When Denmark was occupied and Norway attacked in April 1940, Danish naval aviator Kaj Birksted (1915-1996) fled to Norway to fight the Germans.
After a few days at the front, Birksted was evacuated to the UK, where - after six months as a war sailor - he became a fighter pilot in the Free Norwegian Air Force.

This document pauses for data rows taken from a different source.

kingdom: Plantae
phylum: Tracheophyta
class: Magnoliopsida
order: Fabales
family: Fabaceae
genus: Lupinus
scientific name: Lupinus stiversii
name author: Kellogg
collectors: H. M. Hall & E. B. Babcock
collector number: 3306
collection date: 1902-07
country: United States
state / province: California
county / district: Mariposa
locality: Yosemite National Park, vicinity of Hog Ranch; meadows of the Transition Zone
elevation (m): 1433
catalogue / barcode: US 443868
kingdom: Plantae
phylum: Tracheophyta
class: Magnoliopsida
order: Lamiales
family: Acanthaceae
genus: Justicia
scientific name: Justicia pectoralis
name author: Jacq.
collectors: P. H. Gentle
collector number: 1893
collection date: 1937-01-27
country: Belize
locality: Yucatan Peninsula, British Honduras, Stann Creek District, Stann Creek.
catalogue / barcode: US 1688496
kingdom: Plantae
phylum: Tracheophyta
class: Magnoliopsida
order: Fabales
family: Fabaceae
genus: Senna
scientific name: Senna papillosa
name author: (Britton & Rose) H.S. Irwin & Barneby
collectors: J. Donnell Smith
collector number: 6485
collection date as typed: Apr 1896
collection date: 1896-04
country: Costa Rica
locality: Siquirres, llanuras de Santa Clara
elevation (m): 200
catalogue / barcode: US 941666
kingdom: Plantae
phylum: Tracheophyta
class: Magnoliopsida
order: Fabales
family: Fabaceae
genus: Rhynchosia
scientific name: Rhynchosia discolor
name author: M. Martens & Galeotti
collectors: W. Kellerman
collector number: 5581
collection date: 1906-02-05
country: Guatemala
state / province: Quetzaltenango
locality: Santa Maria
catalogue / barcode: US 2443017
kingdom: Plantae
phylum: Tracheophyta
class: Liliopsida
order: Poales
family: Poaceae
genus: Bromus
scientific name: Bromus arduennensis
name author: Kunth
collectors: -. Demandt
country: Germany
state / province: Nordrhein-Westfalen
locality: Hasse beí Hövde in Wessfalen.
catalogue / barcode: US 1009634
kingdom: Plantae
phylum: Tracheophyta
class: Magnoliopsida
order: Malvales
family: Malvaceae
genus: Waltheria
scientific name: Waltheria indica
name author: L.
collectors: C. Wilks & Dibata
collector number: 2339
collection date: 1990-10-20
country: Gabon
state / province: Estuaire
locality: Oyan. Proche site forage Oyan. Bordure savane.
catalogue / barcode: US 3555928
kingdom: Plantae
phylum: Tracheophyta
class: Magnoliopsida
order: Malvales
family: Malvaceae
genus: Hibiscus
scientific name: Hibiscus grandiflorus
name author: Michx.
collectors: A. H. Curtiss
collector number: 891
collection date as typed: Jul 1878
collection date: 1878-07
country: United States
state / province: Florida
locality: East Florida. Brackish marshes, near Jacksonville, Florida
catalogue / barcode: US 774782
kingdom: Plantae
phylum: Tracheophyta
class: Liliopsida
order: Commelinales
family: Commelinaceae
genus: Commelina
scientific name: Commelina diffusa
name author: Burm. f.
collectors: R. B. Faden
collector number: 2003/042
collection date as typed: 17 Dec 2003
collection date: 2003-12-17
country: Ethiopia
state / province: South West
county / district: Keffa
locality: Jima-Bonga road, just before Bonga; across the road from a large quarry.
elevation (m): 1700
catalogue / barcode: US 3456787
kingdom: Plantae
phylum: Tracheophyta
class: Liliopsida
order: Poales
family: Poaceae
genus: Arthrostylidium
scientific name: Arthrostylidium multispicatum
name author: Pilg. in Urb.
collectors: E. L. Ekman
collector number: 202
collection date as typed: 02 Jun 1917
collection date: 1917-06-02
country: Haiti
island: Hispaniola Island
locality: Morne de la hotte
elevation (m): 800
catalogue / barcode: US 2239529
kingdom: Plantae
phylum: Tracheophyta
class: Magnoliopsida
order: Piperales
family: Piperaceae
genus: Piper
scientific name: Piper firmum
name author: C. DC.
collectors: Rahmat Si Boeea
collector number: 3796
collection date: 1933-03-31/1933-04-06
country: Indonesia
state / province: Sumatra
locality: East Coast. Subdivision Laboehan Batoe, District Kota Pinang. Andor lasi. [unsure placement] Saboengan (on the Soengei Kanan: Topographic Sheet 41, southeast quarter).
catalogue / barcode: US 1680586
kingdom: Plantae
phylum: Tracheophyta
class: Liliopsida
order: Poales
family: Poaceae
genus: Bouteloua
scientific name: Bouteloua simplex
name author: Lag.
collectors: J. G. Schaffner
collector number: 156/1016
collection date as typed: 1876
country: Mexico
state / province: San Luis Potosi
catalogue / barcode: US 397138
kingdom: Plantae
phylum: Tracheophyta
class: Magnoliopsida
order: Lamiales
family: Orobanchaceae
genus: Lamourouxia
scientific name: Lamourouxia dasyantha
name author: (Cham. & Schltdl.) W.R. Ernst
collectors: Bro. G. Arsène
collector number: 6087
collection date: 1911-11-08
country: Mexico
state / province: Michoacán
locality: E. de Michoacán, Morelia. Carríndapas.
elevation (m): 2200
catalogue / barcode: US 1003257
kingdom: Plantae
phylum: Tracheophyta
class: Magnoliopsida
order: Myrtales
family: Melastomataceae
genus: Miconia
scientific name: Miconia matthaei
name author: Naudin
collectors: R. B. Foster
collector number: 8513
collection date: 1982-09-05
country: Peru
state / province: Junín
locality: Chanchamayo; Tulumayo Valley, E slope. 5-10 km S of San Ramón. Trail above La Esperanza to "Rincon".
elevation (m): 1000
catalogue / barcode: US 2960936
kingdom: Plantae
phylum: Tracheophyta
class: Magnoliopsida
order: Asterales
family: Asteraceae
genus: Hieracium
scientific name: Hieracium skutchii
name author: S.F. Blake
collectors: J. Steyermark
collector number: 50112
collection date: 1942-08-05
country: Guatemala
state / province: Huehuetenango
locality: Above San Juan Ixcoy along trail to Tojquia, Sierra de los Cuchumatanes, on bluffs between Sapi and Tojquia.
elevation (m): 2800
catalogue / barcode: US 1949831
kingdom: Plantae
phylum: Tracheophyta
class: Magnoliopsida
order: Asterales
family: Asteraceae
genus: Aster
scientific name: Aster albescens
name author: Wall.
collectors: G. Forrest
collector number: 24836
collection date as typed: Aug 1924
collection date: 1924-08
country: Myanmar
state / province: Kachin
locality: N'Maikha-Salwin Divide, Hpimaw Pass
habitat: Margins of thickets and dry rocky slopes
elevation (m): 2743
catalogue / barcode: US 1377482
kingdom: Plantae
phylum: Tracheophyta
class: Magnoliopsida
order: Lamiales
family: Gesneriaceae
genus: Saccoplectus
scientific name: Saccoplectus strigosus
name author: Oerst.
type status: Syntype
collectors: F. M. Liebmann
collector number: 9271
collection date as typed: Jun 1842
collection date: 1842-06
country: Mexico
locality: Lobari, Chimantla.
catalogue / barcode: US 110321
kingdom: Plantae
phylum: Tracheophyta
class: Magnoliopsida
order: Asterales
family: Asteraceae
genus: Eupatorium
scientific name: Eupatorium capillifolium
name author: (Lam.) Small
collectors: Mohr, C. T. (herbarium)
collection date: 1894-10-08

A comrade said of Birksted that he ‘flew like an angel and shot like William Tell,’ and with 10 kills, Birksted became one of the ‘aces’ of the air war. Birksted was also a brilliant tactician and an excellent leader, first of a Norwegian Spitfire squadron and later of a three-squadron wing. In 1944-1945, Birksted was a senior member of the RAF staff that planned the fighter operations for the Normandy landings and subsequent operations in Northwest Europe, i.a. Operation Market Garden. He ended the war as Wing Commander Flying of a Mustang wing flying long-range bomber escorts. In total, he flew more than 300 sorties over enemy territory.
After the war, Birksted became a central figure in the Danish defence debate. He had star status in the public eye and was highly regarded in Norway and the UK, but war experience and modern ideas were not favoured in the Danish military system. After some frustrating years in the Danish Air Force, Birksted was posted to SHAPE and ended his career as a civilian expert on NATO’ International Staff in 1980. In retirement, he lived in London and rarely visited Denmark.
Busts of Kaj Birksted are erected next to the bust of Major Anders Lassen VC, MC** outside the Resistance Museum in Copenhagen, at Royal Danish Air Force Academy and an the Danish Aviation Museum, Stauning.